Docilement, le colosse alla là où on lui indiquait juste sous un tableau représentant un pur-sang à la robe d’un noir brillant. Puis Tom, toujours chauffé par l’action, négligeant sa blessure qui saignait, alla ramasser le colt du type eu gris qui geignait, adossé au comptoir. Mike, lui, récupéra son 38. Tout en le rechargeant il se hâta vers son père qui le regardait.

Méfiant et efficace, Tom en profita pour inspecter les pièces voisines, alors que Mike s’étonnait devant son père, d’une voix inquiète, bourrée de tendresse.

— Qu’est-ce que tu fais là, p’pa ? Raconte. Qu’est-ce qu’ils t’ont fait ces salauds ? Et pourquoi que t’es là ? Hein ? Pourquoi ? Surtout chez cette racaille de Vaccario ! Est-ce que t’aurais découvert quelque chose sur lui ? Hein, p’pa ?

— Te voilà enfin revenu, murmura le vieux sans oser le regarder à présent qu’il était tout près.

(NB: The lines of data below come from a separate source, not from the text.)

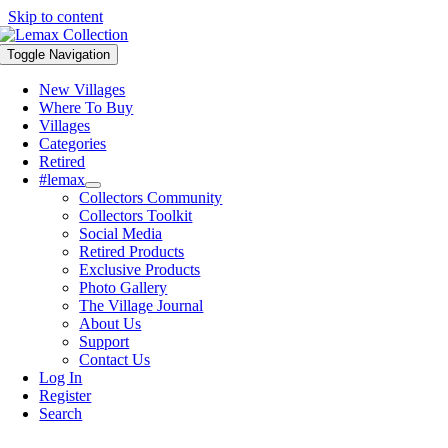
Skip to content
Toggle Navigation
New Villages
Where To Buy
Villages
Categories
Retired
#lemax
Collectors Community
Collectors Toolkit
Social Media
Retired Products
Exclusive Products
Photo Gallery
The Village Journal
About Us
Support
Contact Us
Log In
Register
Search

— Oui, je suis revenu, p’pa. Hier soir. Et je comptais bien te voir… Dis-moi. Qu’est-ce que tu fais là ? Hein, p’pa ? Est-ce que c’est ce fumier de Vaccario…

Tout en parlant, il tranchait les liens qui maintenaient son père à la chaise. Puis, avec ménagement, il l’aida à se lever, vit qu’il avait du mal à poser son pied déchaussé par terre, gronda en apercevant le fer à repasser sur la table.

— Ils ont osé ? Ils ont osé te torturer ? Oh ! les ordures ! Je vais leur faire payer ça, p’pa. Fais-moi confiance. Ils vont en pisser le sang. Lesquels qui t’ont fait ça ? Hein, p’pa ? Dis-le moi. Est-ce que le gros là-bas…

Une rage meurtrière décomposait les traits de Mike Coppolano, perçait dans le grondement sourd de sa voix. Contre son mur le colosse se tassa sur lui-même. Mais adossé au comptoir, le type en gris qui se comprimait les tripes ricana entre deux élancements qui lui faisaient gicler la sueur du front.